“I come from a long line of Holocaust survivors,” Anna (Zoe Lister-Jones) says to her husband, Ben (Adam Pally) in one of their early, vicious verbal spats in Band Aid. Without missing a beat, Ben fires back “How could you come from a long line of Holocaust survivors?” This corrosive dialogue fills much of the film’s first third, a depiction of a marriage in total collapse that recalls the acrimonious sibling relationship in Alex Ross Perry’s The Color Wheel. Young but hardened, Anna and Ben would seem headed for impending divorce if they did not give the impression of being committed to taking the other person down with them.
Ben and Anna’s misery rolls off of them, and their friends tend to tiptoe around them as if navigating a minefield, though both are more than willing to publicly air grievances. Only Ben’s mother (Susie Essman), far removed from the action and mostly heard on phone calls instead of seen, carries on as if the two were a happy couple, obliviously asking when they will be having kids. Ironically, the only time that Ben and Anna show any fondness for each other is when they find themselves at a friend’s party for their toddler’s birthday and they unite to mock every aspect of it. Desperately maintaining poker faces around one mom’s awkward admission that she named her child Isis before news events rendered that name verboten, the two also find ways to sublimate their open hostility into passive barbs at those who are living better lives, like an old classmate of Anna’s who enjoys a stable writing career despite Anna showing all the aptitude and ambition in college.

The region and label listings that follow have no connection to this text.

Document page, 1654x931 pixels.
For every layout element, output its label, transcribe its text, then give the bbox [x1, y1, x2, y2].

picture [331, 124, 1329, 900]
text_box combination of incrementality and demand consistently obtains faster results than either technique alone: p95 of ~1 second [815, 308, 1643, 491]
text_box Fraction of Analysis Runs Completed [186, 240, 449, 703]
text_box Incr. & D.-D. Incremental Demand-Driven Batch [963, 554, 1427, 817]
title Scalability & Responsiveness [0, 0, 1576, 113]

The film’s plot kicks into gear at the party when the two pick up some toy instruments and improvise a song, needling each other in a gentle, playful way instead of their usual venom. Seeing a possible path to some kind of happiness, Anna suggests that the two form a band and sing about their issues with each other. The premise threatens to take twee indie contrivance to its limits, but the pair writes shockingly coherent, viable songs in their garage, with lyrics that twist their nasty domestic squabbles into relatable drama with wry humor instead of cutting wit. Even the music isn’t so bad, the couple’s simple guitar ‘n bass combo augmented by the capable drumming skills of their weird, recovering sex addict neighbor Dave (Fred Armisen, who casually walks away with the movie with his affable nature and unguarded talk about barely tamped-down lust). It’s hard to say whether the breezy but acceptable quality of the music says more about Lister-Jones’s lyrical abilities or the generally low bar of indie music. Regardless, the scenes of the couple gradually coming to terms with each other are endearing, and by the hour mark, they appear to be well on the road to reconciliation.
That this occurs at the hour mark, however, should give an indication that things are not so simple, but the rupture that follows to pad out the film’s final third is so crass and perfunctory that it completely derails a promising feature. With Anna riding high on a successful live performance, Ben trashes her happiness with a hesitant look on his face as if the character was aware of being pushed toward a hideous plot twist and visibly struggled against tearing open healing wounds. The reason for the couple’s sorry state, addressed earlier in the film, is used as fodder for outright cruelty so mean that no one could possibly forgive it. Ben’s outburst prefigures a half-hour that can only spin its wheels on the path toward a meaningless conclusion, scuttling the complexities of Lister-Jones’s and Pally’s performances in favor of garish, hyper-extended genre formula. Band Aid makes a bracing first impression for its acidic exaggeration of the real issues that can face a couple who do not find the bliss they’d hoped for in marriage. In the end, however, that nasty streak loses its offsetting humor and compassion, leaving only the perfunctory function of its meanness.